(Transcribed page contents)
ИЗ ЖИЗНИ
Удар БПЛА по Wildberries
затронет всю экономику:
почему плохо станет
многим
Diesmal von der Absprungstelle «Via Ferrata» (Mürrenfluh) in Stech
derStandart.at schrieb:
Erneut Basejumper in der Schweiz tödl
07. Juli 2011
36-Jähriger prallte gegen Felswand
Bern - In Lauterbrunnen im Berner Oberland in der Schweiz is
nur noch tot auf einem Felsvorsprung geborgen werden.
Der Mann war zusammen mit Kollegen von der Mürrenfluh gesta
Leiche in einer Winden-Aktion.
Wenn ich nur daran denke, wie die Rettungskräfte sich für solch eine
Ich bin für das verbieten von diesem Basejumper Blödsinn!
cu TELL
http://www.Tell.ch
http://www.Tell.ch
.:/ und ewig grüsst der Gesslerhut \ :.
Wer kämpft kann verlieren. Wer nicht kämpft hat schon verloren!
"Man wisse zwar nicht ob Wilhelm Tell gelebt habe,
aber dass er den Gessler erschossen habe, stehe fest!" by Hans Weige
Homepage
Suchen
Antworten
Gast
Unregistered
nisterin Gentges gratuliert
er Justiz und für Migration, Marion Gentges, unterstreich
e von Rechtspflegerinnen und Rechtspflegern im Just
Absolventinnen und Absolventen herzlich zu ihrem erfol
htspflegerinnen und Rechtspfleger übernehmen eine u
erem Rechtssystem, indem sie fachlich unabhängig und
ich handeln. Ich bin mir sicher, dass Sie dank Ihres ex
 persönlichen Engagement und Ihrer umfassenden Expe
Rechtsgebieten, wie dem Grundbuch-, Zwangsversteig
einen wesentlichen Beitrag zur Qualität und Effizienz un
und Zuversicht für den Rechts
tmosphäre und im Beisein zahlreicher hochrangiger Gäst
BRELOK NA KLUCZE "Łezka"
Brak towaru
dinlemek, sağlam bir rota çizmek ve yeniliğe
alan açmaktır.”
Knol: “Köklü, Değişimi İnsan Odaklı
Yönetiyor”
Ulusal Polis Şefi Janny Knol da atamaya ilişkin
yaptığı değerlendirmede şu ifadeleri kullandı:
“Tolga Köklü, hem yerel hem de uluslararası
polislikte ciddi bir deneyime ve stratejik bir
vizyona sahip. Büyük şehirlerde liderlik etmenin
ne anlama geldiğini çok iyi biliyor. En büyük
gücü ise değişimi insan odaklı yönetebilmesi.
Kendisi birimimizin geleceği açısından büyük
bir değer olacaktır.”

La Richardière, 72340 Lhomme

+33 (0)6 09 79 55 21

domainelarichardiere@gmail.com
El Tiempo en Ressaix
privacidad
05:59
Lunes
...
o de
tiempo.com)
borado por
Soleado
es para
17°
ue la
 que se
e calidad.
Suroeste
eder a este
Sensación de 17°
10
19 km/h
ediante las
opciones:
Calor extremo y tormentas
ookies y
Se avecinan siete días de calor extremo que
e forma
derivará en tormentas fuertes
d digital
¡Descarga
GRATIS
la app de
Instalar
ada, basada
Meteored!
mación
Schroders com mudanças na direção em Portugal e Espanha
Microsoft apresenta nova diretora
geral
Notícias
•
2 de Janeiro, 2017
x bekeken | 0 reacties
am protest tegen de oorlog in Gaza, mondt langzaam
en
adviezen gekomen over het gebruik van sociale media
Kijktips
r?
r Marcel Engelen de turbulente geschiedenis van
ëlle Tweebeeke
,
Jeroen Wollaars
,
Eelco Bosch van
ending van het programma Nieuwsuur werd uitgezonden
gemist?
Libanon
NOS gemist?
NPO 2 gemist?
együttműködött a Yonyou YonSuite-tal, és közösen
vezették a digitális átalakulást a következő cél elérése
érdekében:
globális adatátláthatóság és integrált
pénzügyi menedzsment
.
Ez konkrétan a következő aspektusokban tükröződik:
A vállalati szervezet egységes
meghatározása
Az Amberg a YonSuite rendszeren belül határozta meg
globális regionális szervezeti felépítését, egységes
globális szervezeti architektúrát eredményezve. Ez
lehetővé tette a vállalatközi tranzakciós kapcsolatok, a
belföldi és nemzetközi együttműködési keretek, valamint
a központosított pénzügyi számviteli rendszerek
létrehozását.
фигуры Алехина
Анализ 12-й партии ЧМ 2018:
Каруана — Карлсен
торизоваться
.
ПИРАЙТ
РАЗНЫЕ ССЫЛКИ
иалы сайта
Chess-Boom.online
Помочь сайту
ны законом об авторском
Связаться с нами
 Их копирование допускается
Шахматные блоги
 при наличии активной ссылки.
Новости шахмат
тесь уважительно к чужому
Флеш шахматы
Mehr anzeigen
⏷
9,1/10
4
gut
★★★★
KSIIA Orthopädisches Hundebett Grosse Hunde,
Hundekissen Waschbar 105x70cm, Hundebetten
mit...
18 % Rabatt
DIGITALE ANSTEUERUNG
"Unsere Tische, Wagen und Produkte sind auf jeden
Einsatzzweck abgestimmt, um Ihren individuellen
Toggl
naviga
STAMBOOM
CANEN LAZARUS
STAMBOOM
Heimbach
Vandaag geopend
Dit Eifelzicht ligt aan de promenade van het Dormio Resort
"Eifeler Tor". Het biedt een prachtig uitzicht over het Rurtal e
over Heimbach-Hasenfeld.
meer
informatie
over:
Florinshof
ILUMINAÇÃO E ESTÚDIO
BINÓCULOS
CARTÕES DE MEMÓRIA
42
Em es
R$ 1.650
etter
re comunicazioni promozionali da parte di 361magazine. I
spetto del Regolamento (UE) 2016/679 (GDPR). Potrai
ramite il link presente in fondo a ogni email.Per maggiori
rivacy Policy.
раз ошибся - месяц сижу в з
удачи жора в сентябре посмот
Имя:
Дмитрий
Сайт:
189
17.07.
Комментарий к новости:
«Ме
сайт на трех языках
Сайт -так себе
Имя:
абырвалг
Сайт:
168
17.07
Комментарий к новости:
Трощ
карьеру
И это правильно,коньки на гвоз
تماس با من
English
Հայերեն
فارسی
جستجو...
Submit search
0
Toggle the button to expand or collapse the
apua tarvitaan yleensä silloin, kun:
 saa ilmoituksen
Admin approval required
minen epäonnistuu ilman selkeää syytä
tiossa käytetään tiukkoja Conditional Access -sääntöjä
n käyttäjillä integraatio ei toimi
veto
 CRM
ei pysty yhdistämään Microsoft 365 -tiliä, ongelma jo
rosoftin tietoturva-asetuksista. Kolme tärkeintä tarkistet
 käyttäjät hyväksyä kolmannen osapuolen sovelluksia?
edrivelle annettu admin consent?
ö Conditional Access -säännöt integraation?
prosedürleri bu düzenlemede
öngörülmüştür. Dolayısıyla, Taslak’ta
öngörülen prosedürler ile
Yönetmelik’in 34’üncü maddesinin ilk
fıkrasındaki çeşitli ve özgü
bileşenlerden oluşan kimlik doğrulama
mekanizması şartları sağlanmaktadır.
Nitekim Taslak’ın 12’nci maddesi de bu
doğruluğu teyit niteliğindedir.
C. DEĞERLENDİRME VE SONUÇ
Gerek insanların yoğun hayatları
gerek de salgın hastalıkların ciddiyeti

- _Problem to solve_
When you answer, return the records above exactly as they stand.

- _Answer to the exercise_
ИЗ ЖИЗНИ
Удар БПЛА по Wildberries
затронет всю экономику:
почему плохо станет
многим
Diesmal von der Absprungstelle «Via Ferrata» (Mürrenfluh) in Stech
derStandart.at schrieb:
Erneut Basejumper in der Schweiz tödl
07. Juli 2011
36-Jähriger prallte gegen Felswand
Bern - In Lauterbrunnen im Berner Oberland in der Schweiz is
nur noch tot auf einem Felsvorsprung geborgen werden.
Der Mann war zusammen mit Kollegen von der Mürrenfluh gesta
Leiche in einer Winden-Aktion.
Wenn ich nur daran denke, wie die Rettungskräfte sich für solch eine
Ich bin für das verbieten von diesem Basejumper Blödsinn!
cu TELL
http://www.Tell.ch
http://www.Tell.ch
.:/ und ewig grüsst der Gesslerhut \ :.
Wer kämpft kann verlieren. Wer nicht kämpft hat schon verloren!
"Man wisse zwar nicht ob Wilhelm Tell gelebt habe,
aber dass er den Gessler erschossen habe, stehe fest!" by Hans Weige
Homepage
Suchen
Antworten
Gast
Unregistered
nisterin Gentges gratuliert
er Justiz und für Migration, Marion Gentges, unterstreich
e von Rechtspflegerinnen und Rechtspflegern im Just
Absolventinnen und Absolventen herzlich zu ihrem erfol
htspflegerinnen und Rechtspfleger übernehmen eine u
erem Rechtssystem, indem sie fachlich unabhängig und
ich handeln. Ich bin mir sicher, dass Sie dank Ihres ex
 persönlichen Engagement und Ihrer umfassenden Expe
Rechtsgebieten, wie dem Grundbuch-, Zwangsversteig
einen wesentlichen Beitrag zur Qualität und Effizienz un
und Zuversicht für den Rechts
tmosphäre und im Beisein zahlreicher hochrangiger Gäst
BRELOK NA KLUCZE "Łezka"
Brak towaru
dinlemek, sağlam bir rota çizmek ve yeniliğe
alan açmaktır.”
Knol: “Köklü, Değişimi İnsan Odaklı
Yönetiyor”
Ulusal Polis Şefi Janny Knol da atamaya ilişkin
yaptığı değerlendirmede şu ifadeleri kullandı:
“Tolga Köklü, hem yerel hem de uluslararası
polislikte ciddi bir deneyime ve stratejik bir
vizyona sahip. Büyük şehirlerde liderlik etmenin
ne anlama geldiğini çok iyi biliyor. En büyük
gücü ise değişimi insan odaklı yönetebilmesi.
Kendisi birimimizin geleceği açısından büyük
bir değer olacaktır.”

La Richardière, 72340 Lhomme

+33 (0)6 09 79 55 21

domainelarichardiere@gmail.com
El Tiempo en Ressaix
privacidad
05:59
Lunes
...
o de
tiempo.com)
borado por
Soleado
es para
17°
ue la
 que se
e calidad.
Suroeste
eder a este
Sensación de 17°
10
19 km/h
ediante las
opciones:
Calor extremo y tormentas
ookies y
Se avecinan siete días de calor extremo que
e forma
derivará en tormentas fuertes
d digital
¡Descarga
GRATIS
la app de
Instalar
ada, basada
Meteored!
mación
Schroders com mudanças na direção em Portugal e Espanha
Microsoft apresenta nova diretora
geral
Notícias
•
2 de Janeiro, 2017
x bekeken | 0 reacties
am protest tegen de oorlog in Gaza, mondt langzaam
en
adviezen gekomen over het gebruik van sociale media
Kijktips
r?
r Marcel Engelen de turbulente geschiedenis van
ëlle Tweebeeke
,
Jeroen Wollaars
,
Eelco Bosch van
ending van het programma Nieuwsuur werd uitgezonden
gemist?
Libanon
NOS gemist?
NPO 2 gemist?
együttműködött a Yonyou YonSuite-tal, és közösen
vezették a digitális átalakulást a következő cél elérése
érdekében:
globális adatátláthatóság és integrált
pénzügyi menedzsment
.
Ez konkrétan a következő aspektusokban tükröződik:
A vállalati szervezet egységes
meghatározása
Az Amberg a YonSuite rendszeren belül határozta meg
globális regionális szervezeti felépítését, egységes
globális szervezeti architektúrát eredményezve. Ez
lehetővé tette a vállalatközi tranzakciós kapcsolatok, a
belföldi és nemzetközi együttműködési keretek, valamint
a központosított pénzügyi számviteli rendszerek
létrehozását.
фигуры Алехина
Анализ 12-й партии ЧМ 2018:
Каруана — Карлсен
торизоваться
.
ПИРАЙТ
РАЗНЫЕ ССЫЛКИ
иалы сайта
Chess-Boom.online
Помочь сайту
ны законом об авторском
Связаться с нами
 Их копирование допускается
Шахматные блоги
 при наличии активной ссылки.
Новости шахмат
тесь уважительно к чужому
Флеш шахматы
Mehr anzeigen
⏷
9,1/10
4
gut
★★★★
KSIIA Orthopädisches Hundebett Grosse Hunde,
Hundekissen Waschbar 105x70cm, Hundebetten
mit...
18 % Rabatt
DIGITALE ANSTEUERUNG
"Unsere Tische, Wagen und Produkte sind auf jeden
Einsatzzweck abgestimmt, um Ihren individuellen
Toggl
naviga
STAMBOOM
CANEN LAZARUS
STAMBOOM
Heimbach
Vandaag geopend
Dit Eifelzicht ligt aan de promenade van het Dormio Resort
"Eifeler Tor". Het biedt een prachtig uitzicht over het Rurtal e
over Heimbach-Hasenfeld.
meer
informatie
over:
Florinshof
ILUMINAÇÃO E ESTÚDIO
BINÓCULOS
CARTÕES DE MEMÓRIA
42
Em es
R$ 1.650
etter
re comunicazioni promozionali da parte di 361magazine. I
spetto del Regolamento (UE) 2016/679 (GDPR). Potrai
ramite il link presente in fondo a ogni email.Per maggiori
rivacy Policy.
раз ошибся - месяц сижу в з
удачи жора в сентябре посмот
Имя:
Дмитрий
Сайт:
189
17.07.
Комментарий к новости:
«Ме
сайт на трех языках
Сайт -так себе
Имя:
абырвалг
Сайт:
168
17.07
Комментарий к новости:
Трощ
карьеру
И это правильно,коньки на гвоз
تماس با من
English
Հայերեն
فارسی
جستجو...
Submit search
0
Toggle the button to expand or collapse the
apua tarvitaan yleensä silloin, kun:
 saa ilmoituksen
Admin approval required
minen epäonnistuu ilman selkeää syytä
tiossa käytetään tiukkoja Conditional Access -sääntöjä
n käyttäjillä integraatio ei toimi
veto
 CRM
ei pysty yhdistämään Microsoft 365 -tiliä, ongelma jo
rosoftin tietoturva-asetuksista. Kolme tärkeintä tarkistet
 käyttäjät hyväksyä kolmannen osapuolen sovelluksia?
edrivelle annettu admin consent?
ö Conditional Access -säännöt integraation?
prosedürleri bu düzenlemede
öngörülmüştür. Dolayısıyla, Taslak’ta
öngörülen prosedürler ile
Yönetmelik’in 34’üncü maddesinin ilk
fıkrasındaki çeşitli ve özgü
bileşenlerden oluşan kimlik doğrulama
mekanizması şartları sağlanmaktadır.
Nitekim Taslak’ın 12’nci maddesi de bu
doğruluğu teyit niteliğindedir.
C. DEĞERLENDİRME VE SONUÇ
Gerek insanların yoğun hayatları
gerek de salgın hastalıkların ciddiyeti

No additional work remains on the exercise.